Why Everyone Needs a Financial Advisor

Financial Planners Help Build Better Experiences

Sometimes, it’s hard to tell if you need professional help or can handle it yourself, whether taking care of a common cold, fixing the sink, changing the oil in your car, or doing your taxes. The same question often arises about finances.

There are two schools of thought when it comes to financial planning:

  • Everyone should have a financial advisor.
  • Everyone should act as a self-directed investor.

If only the latter were possible. Consider that we’re talking about your financial well-being. A skilled financial advisor brings experience and knowledge that most don’t have. 

It happens all the time – financial questions you consider silly or stupid, so you feel you must handle it alone and don’t seek help. This is not the best course. As often happens in life, not reaching out to a professional can delay your reaching your goals and cause you to incur more out-of-pocket expenses and lots of headaches.

Here is the thing: there are no stupid questions about your finances. Never sit on the sidelines, and fear asking a question or think you’re unqualified to go to a planner. Solid and respectable planners let you know if they can’t help you and refer a professional who can. They also let you know if you can plan your finances.

Financial Advisors Improve Money Habits

Many surveys try to determine how many people work with financial advisors and how many have a written long-term financial plan. Sadly, the numbers are discouraging.

According to reports from CNBC, 75% of Americans go it alone, without the help of a financial advisor. Another survey suggests that 60% of Americans live paycheck to paycheck, and only about 25% have a written financial plan.

Half the people without a written financial plan believe they need more money to warrant one. And that couldn’t be further from the truth.

A good financial advisor and a written financial plan encourage greater fiscal responsibility and improve money habits – in the same way that good coaches encourage discipline and performance from their players.

Even Financial Advisors Need Financial Advisors

Financial advisors will contend that everyone should know about financial planning and investing. Yet, that is different from being your advisor. Even if you are in the financial field, while you might have some of the tools needed to be a self-directed investor, there is a lot that you will need to anticipate and act on. So, even financial advisors need financial advisors in the same way that doctors need primary care physicians.

Financial Coaching

The truth is that too few people plan their finances, and they would be better off having a good advisor. Learning as much as possible about wealth management is indeed a worthy aspiration. But what needs to be followed is the assertion that everyone can go it alone. Many folks need more time, the expertise, and the inclination to fly solo on personal finance.

The more you know about your money, the better your decision-making. And your financial advisor will help you with things like:

  • The ins and outs of college funding
  • Portfolio management
  • Investing
  • Avoiding scams
  • Alternative investments
  • Understanding 401(k)s
  • Income Strategies
  • Handling debt
  • Picking mutual funds
  • Investing in private companies
  • Talking about money with your spouse and
  • How to prevent emotions from skewing financial decisions

In addition – and maybe more importantly – a good financial advisor can identify areas of concern, especially when it comes to unknowingly taking on too much risk. With help from a good advisor, you can manage your finances and achieve your goals.

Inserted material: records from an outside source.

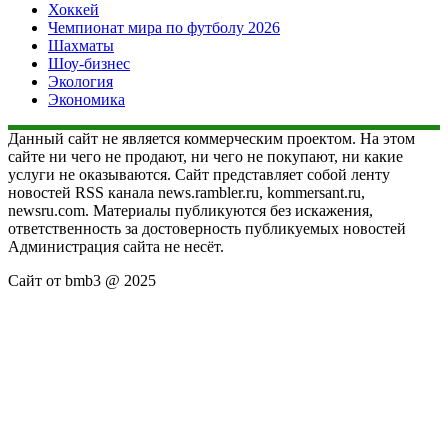
Хоккей
Чемпионат мира по футболу 2026
Шахматы
Шоу-бизнес
Экология
Экономика
Данный сайт не является коммерческим проектом. На этом
сайте ни чего не продают, ни чего не покупают, ни какие
услуги не оказываются. Сайт представляет собой ленту
новостей RSS канала news.rambler.ru, kommersant.ru,
newsru.com. Материалы публикуются без искажения,
ответственность за достоверность публикуемых новостей
Администрация сайта не несёт.
Сайт от bmb3 @ 2025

Here are signs you may need a financial planner:

You recently married

To merge or not to merge finances is a huge question: emotions to contend with, forms to update, cash flow to track, debts to pay down, goals to lay out, spending habits, and needs to reorganize and prioritize.

Communication during this transition helps you navigate possible questions about taxes, investment allocation updates, selecting benefits, joint roles in household management, deciding whether to maintain separate bank accounts, and more.

You own a business

Whether you are considering starting your own business or becoming a long-term entrepreneur, you need to know how to prioritize goals, pay yourself while keeping the operation running, and the best way to manage cash flow on an income that fluctuates monthly.

Not to mention saving for retirement, obtaining health insurance, and protecting yourself and your family against a loss in income from death or disability.

You want to make a big purchase

Simple budgeting often enables you to handle large purchases. If you look to buy a first home or make another sizeable investment, understanding the overall effect on your cash flow, lifestyle, and future goals looms large

How much home can you afford? What’s your budget for home maintenance? What other goals go on the back burner? What about your future savings?

You make a career change

Job or career transitions also bring changes in income and benefits. Make sure you maximize your company benefits, leave no retirement accounts behind and ignored, plan appropriately for income fluctuations, consider future job growth or career prospects, and consider the transition’s overall influence on your lifestyle.

Your family’s growing

A baby comes with several considerations: ensuring you have an emergency fund of three to six months’ expenses, adjusting your spending for child care, groceries, and medical costs, and updating your estate plan and insurance coverage in case something happens to you, among many other needed updates.

At the End of the Day

The first step in asking for help always seems the hardest. The assistance and feedback may surprise you when you realize you must handle only some financial questions. And it makes the experience much more enjoyable.